- **SUPPLIED MATERIAL**
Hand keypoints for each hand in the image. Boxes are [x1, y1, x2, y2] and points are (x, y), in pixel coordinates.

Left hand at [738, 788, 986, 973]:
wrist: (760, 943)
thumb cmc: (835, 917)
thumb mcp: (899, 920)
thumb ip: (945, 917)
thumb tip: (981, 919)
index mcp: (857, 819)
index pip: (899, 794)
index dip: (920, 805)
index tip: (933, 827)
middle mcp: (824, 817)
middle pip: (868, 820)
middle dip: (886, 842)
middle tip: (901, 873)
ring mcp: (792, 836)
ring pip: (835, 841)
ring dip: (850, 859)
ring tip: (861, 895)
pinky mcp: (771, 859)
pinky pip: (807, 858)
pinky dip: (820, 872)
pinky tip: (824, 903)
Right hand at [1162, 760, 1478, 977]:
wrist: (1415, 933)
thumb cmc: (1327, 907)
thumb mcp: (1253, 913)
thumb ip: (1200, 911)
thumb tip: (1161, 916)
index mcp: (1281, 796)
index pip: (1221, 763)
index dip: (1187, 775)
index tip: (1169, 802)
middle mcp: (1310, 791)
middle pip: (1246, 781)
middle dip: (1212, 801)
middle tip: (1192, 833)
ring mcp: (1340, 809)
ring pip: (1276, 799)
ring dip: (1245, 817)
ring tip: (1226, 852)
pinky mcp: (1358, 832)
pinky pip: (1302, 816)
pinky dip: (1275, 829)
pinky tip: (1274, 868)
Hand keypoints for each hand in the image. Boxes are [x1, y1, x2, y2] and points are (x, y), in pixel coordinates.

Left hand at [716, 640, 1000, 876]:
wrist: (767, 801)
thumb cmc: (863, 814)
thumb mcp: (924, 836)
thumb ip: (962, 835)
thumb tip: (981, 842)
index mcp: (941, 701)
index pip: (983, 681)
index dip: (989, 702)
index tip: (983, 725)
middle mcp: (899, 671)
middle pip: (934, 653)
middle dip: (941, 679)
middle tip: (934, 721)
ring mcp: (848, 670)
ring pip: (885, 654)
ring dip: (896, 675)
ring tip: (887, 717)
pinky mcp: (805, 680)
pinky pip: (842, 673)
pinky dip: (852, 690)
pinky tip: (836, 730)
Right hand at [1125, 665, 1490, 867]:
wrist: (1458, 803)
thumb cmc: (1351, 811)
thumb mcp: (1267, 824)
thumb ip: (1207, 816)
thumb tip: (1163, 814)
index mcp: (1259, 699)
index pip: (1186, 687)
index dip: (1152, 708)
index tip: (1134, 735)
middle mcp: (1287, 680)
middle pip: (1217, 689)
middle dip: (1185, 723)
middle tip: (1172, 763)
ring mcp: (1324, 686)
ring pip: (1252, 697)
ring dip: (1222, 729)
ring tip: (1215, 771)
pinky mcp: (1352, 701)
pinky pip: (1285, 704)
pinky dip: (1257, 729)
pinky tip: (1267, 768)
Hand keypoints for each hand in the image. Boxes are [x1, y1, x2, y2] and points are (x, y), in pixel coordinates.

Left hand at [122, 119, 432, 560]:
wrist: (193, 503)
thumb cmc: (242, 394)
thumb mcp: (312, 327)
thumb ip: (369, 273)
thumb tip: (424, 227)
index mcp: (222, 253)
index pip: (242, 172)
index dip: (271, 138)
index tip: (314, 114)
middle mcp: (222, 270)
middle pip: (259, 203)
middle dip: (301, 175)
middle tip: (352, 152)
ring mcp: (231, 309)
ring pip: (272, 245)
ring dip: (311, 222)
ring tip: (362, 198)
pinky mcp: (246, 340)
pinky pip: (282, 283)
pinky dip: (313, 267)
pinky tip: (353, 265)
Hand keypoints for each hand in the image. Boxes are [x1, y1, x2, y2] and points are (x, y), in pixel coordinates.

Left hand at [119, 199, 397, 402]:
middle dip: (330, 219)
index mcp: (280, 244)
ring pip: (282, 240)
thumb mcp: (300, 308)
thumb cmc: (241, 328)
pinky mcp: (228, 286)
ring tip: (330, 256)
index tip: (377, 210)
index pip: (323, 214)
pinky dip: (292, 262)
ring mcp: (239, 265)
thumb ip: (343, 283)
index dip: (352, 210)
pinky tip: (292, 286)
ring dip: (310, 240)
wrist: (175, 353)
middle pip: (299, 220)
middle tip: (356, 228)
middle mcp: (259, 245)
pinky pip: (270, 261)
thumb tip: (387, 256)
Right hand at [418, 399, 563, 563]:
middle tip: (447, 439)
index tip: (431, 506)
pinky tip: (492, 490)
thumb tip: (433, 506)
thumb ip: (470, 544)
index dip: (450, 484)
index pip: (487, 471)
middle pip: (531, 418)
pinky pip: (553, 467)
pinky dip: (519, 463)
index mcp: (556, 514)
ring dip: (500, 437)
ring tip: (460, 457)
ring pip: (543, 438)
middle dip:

- **EXERCISE DIRECTIONS**
What is needed is one number, the count of lines in the listing above that contain the word "wrist".

- **ANSWER TO THIS TASK**
6